I still think that one of the best parts of seeing Wicked is the costumes. Could they get more stunning? Every thing down to the shoes that they are wearing are literally fantastic. Each time I see Wicked I just can’t get enough of the costumes. They are visually stunning and sometimes overshadows the actual performer.

Overall, I still have a few issues with parts of the book and music but there’s a reason that Wicked has become a cultural phenomenon. There hasn’t been a show that has captured such a wide-ranging audience since Phantom of the Opera or Les Miserables. If you haven’t seen Wicked than it’s high-time to get yourself over to the Orpheum Theatre to see the San Francisco production. It’s definitely worth the ticket.

In March, Eden Espinosa is replacing Teal Wicks as Elphaba. It’s just one more reason that you might need to revisit this production of Wicked. I just saw Eden Espinosa in her cabaret performance in San Francisco and what a voice she has! I just might make it a 4th time!

2. Second Time (once on Broadway, once in San Francisco) – Written by: Shenelle Williams

This was my first time seeing Wicked since I saw it on Broadway over five years ago.  I expected to have pretty much the same reaction to the San Francisco production as I did to the Broadway production, (though maybe a little watered down because of the familiarity with the story and music).  Wicked was pretty much that.  I enjoyed the standout musical numbers, was engaged by the solid book and was amazed at the costumes and lighting.

One thing that took me by surprise was Kendra Kassebaum’s performance as Glinda.  Not only was Glinda quirky, but also clumsy and a bit awkward.  I have to admit that I didn’t want to like her performance. But by the second act, I couldn’t get enough.  Kassebaum made the show feel fresh and new.  It was exciting to watch her successfully infuse the comedic clumsiness into songs like “Popular.”

Teal Wicks as Elphaba also experimented with the music in ways that highlighted her strengths (aka incredible voice).  Her performance was so vocally solid that I didn’t think to compare it to other performances.  And let’s be honest, after seeing Idina Menzel as Elphaba, it could have been very tempting to do so.
Ultimately, this production of Wicked was predictably delightful while adding enough interest for the returning audience.

3. First time (San Francisco) – Written by: Drew Williams

I was tired of hearing all the hoopla about the musical Wicked and when the chance came to see it for the first time in San Francisco I jumped at it.

My wife and several friends have tried to explain the story line to me, but even listening to the Original Broadway recording several times, I still didn’t understand the plot.
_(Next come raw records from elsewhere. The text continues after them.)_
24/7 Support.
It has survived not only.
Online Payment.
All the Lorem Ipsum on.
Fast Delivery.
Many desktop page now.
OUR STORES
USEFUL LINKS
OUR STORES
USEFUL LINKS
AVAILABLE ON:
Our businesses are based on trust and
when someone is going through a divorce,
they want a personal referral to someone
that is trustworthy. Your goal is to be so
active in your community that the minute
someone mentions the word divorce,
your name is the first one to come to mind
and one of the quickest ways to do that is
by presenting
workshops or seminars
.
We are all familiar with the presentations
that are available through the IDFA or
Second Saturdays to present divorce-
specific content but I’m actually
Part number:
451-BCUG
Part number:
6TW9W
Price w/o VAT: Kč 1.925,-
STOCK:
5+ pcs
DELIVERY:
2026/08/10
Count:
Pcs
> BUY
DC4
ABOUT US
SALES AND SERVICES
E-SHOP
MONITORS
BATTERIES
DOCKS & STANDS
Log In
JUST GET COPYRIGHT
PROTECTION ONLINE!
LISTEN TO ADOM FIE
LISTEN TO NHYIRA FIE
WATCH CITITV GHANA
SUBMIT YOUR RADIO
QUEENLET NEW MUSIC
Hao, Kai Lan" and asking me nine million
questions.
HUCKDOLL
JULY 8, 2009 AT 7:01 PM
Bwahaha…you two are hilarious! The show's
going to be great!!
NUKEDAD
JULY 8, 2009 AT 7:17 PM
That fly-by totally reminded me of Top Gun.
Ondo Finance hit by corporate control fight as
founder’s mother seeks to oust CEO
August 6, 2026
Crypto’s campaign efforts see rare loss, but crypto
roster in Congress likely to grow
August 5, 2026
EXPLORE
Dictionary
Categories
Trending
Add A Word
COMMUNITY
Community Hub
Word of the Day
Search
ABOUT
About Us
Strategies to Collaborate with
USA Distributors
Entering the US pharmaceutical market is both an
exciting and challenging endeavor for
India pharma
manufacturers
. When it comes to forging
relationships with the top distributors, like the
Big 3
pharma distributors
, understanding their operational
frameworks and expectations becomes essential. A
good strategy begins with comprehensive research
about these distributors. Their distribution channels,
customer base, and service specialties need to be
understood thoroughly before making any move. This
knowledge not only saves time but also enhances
Usually, all conversations ended something like “just go and see it already!” I must say that what made Wicked absolutely spectacular to me were the costumes. The chorus section was neither here nor there for me if it hadn’t been for the beautiful costumes. G’aaaalinda and Elphaba were both incredible and kept me laughing and crying – fully engaged the whole time. The songs are beautiful, the stage was exquisite and the costumes magical.

It was a night well worth my time and well worth the price tag. I can finally understand what my wife was trying to tell me all this time. For those that have seen Wizard of Oz, (who hasn’t?) this adds so much depth to the original storyline. Why wait? Go now!